Violence against women and girls is one of the most prevalent human rights violations in the world. It knows no social, economic or national boundaries. Worldwide, an estimated one in three women will experience physical or sexual abuse in her lifetime.
Gender-based violence undermines the health, dignity, security and autonomy of its victims, yet it remains shrouded in a culture of silence. Victims of violence can suffer sexual and reproductive health consequences, including forced and unwanted pregnancies, unsafe abortions, traumatic fistula, sexually transmitted infections including HIV, and even death.

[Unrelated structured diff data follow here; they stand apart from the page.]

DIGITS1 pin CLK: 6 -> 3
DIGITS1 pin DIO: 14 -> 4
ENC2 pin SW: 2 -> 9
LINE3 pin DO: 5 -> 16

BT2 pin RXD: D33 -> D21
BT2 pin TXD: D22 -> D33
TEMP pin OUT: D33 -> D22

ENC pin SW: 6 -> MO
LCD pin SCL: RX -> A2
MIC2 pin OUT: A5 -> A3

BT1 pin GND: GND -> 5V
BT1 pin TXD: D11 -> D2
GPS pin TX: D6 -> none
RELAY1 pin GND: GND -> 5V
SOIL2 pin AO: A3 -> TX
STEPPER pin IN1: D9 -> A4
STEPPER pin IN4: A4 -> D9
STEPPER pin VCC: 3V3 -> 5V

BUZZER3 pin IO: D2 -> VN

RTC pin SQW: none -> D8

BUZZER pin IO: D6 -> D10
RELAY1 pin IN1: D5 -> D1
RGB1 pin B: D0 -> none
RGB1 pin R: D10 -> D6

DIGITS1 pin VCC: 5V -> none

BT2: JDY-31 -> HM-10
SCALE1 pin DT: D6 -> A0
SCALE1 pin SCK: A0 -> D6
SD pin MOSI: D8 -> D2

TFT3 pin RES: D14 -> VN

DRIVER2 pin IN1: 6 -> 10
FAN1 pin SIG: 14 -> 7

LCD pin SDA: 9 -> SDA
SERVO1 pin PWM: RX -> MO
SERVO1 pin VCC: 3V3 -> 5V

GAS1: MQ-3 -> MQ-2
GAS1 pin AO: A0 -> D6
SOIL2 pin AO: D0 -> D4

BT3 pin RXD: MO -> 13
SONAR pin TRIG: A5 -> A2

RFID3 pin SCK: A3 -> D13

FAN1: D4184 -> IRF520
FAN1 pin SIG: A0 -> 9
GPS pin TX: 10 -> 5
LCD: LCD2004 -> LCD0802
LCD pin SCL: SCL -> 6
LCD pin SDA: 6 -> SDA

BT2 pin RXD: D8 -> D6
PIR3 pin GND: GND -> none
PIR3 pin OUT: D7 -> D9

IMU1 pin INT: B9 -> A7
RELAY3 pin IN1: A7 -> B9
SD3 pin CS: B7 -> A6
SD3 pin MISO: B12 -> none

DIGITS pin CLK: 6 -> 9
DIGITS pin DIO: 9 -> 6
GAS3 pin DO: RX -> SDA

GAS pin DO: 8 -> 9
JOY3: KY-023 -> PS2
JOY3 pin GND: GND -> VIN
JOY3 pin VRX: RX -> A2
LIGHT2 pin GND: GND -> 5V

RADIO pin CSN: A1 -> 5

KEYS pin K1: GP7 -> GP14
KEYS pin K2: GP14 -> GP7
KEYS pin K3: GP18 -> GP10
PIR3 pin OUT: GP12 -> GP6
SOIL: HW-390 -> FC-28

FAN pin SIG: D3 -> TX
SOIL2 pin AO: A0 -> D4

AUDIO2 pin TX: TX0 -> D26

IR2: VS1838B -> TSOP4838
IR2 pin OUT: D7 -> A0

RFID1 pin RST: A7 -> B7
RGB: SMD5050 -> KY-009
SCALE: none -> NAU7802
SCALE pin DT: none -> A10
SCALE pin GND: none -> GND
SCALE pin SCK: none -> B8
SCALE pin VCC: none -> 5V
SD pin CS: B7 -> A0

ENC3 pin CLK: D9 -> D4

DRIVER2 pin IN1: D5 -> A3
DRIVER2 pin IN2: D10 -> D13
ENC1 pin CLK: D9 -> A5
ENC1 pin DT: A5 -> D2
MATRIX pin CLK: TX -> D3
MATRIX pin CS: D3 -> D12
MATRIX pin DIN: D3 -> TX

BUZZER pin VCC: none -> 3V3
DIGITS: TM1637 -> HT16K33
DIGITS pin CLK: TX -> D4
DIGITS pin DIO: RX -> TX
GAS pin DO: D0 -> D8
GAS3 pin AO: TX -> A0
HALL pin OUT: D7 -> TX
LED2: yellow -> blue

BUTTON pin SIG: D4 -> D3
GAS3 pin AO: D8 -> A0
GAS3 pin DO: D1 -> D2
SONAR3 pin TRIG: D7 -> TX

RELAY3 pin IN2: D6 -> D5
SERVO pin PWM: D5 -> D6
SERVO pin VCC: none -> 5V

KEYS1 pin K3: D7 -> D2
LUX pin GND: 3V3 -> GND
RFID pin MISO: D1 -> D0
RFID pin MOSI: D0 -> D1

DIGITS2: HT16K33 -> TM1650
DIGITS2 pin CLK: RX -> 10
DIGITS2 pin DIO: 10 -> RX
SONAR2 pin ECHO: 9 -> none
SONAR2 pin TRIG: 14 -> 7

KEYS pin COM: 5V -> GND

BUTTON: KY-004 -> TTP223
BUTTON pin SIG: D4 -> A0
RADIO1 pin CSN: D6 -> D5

Gender-based violence has significant impact at the individual level, with victims suffering from physical and mental effects, loss of earnings and increased healthcare costs. It also has a wider societal impact, including lower productivity and thus reduced economic output and growth, and increased pressure on social and health services. Quantifying the cost of GBV in terms of human suffering and economic indicators is difficult: its hidden nature makes prevalence hard to establish. A number of methodologies have been developed, each of which offers both strengths and weaknesses, and these need to be assessed on a case by case basis.
Estimating all costs (including the intangible psychological costs) can help ensure that GBV is ranked equitably in terms of investment when it comes to resource allocation and priority-setting within countries. Quantifying the costs of GBV also validates victims’ experiences and shows that their suffering ‘counts for something’ in society.